The following example is super simple in comparison. The texts I was referring to is typically much longer, but these examples where fabricated to show the ambiguity.

Tag text with the following set of labels:

Description: Hurricane Harvey caused significant damage to as rivers overflowed and flooded the construction sight.

Description: Heavy rains caused flooding

Description: Weight of rain caused building to collapse

The problem you mention of several different clients wanting to label essentially the same problem in slightly different categories is common. Did you try the search endpoint? The search endpoint can give you a similarity to each of the categories, where you can describe each category with natural language.

@boris, brilliant! I scanned over the section on the search endpoint but thought it was a type of question-answer so didn’t give it enough attention. I’ll definitely try it.
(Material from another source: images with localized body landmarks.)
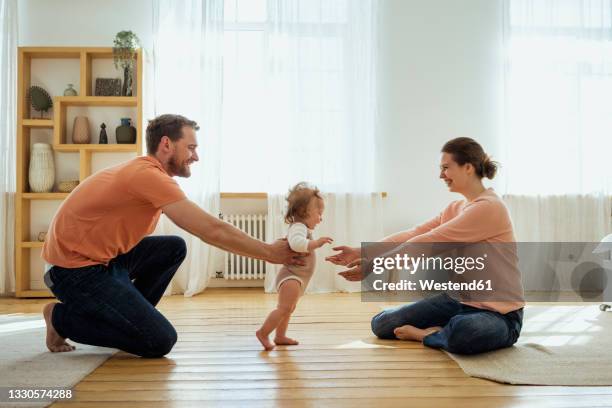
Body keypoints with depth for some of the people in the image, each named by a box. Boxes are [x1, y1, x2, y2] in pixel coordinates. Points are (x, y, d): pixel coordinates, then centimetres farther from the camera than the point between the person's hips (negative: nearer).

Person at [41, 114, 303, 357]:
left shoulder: (143, 171, 10)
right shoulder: (149, 175, -22)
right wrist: (270, 253, -15)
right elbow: (212, 230, -23)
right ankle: (62, 317, 3)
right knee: (161, 341, -11)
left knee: (174, 248, 8)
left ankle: (127, 316, 14)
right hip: (75, 269, -10)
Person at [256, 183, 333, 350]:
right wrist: (315, 243, -46)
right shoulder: (298, 227, -20)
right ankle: (263, 333, -11)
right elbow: (295, 243, -43)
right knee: (285, 308, -20)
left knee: (288, 309, 21)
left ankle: (280, 337, 33)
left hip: (296, 277, 12)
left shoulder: (302, 228, 16)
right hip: (291, 276, -12)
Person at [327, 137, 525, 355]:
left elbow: (428, 242, -23)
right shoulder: (455, 208, 9)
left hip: (498, 312, -7)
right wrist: (362, 253, -11)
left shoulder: (489, 207, -19)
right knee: (382, 324, 0)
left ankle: (427, 334, -11)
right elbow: (413, 234, -2)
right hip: (459, 299, 7)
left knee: (462, 334, -42)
Thank you

The 3rd document was meant to disqualify hurricane damage, “not caused by hurricane” but instead, the query scored highest on the 3rd document.
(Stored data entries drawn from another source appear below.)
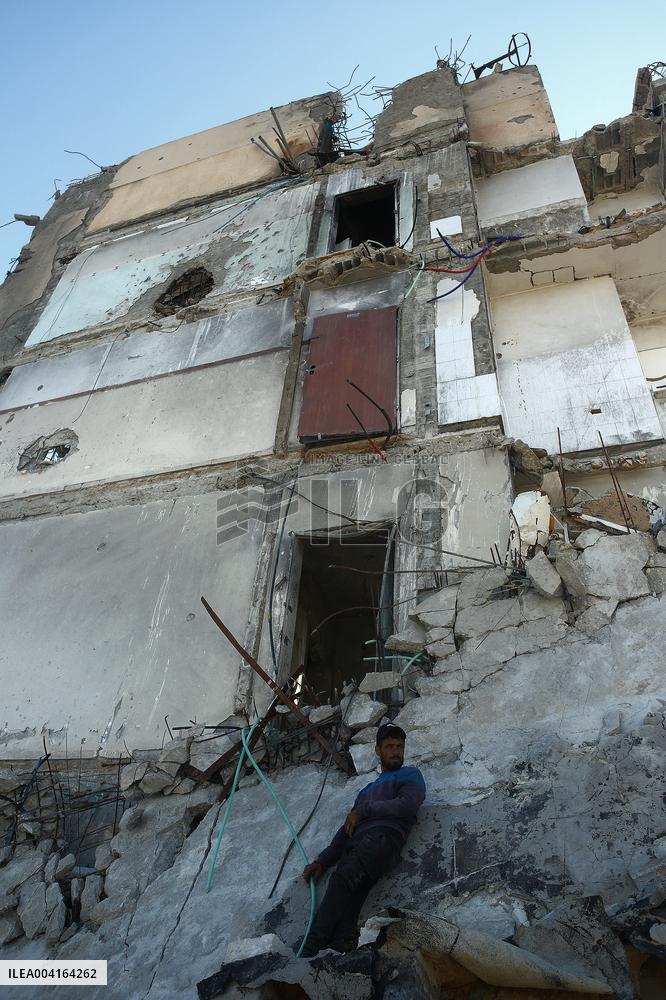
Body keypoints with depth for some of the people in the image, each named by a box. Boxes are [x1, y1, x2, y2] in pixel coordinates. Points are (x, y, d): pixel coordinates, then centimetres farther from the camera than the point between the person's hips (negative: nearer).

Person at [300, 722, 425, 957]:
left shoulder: (410, 775, 22)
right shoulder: (368, 790, 38)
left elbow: (407, 805, 0)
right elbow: (346, 830, 31)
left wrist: (363, 810, 7)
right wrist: (322, 861, 16)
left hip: (384, 837, -5)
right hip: (355, 843, 5)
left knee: (344, 876, -31)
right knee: (348, 897, -23)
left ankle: (310, 953, -40)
-H “Content-Type: application/json”
-H ‘Authorization: Bearer xx’
-d ‘{
“documents”: [
“damage due to hail”,
“damage caused by Hurricane”,
"Damage caused by hail but not caused by hurricane damage",
“Damage caused by theives but not caused by rioters or vandals”,
“Damage caused by rioters”,
“Damage caused by water but not caused by sewage backup”],
"query": "Hurricane and hail damage"

“object”: “list”,
“data”: [{
“object”: “search_result”,
“document”: 0,
“score”: 295.784
“object”: “search_result”,
“document”: 1,
“score”: 232.972
“object”: “search_result”,
“document”: 2,
“score”: 402.171
“object”: “search_result”,
“document”: 3,
“score”: 77.785
“object”: “search_result”,
“document”: 4,
“score”: 72.773
“object”: “search_result”,
“document”: 5,
“score”: 195.766
“model”: “davinci:2020-05-03”

1 Like

I’ve tried it for classification before and it seems overly creative. For context, I was using it to summarize interviews on social media use and it would create classifications like “cuteness” and “algorithms” that a human wouldn’t. It’s not wrong, but it’s not ideal behavior for classification.

However below davinci, it seems to be quite inaccurate with things like interview transcripts. For that situation, someone was willing to pay though, and the value was far higher than the cost, so it didn’t matter.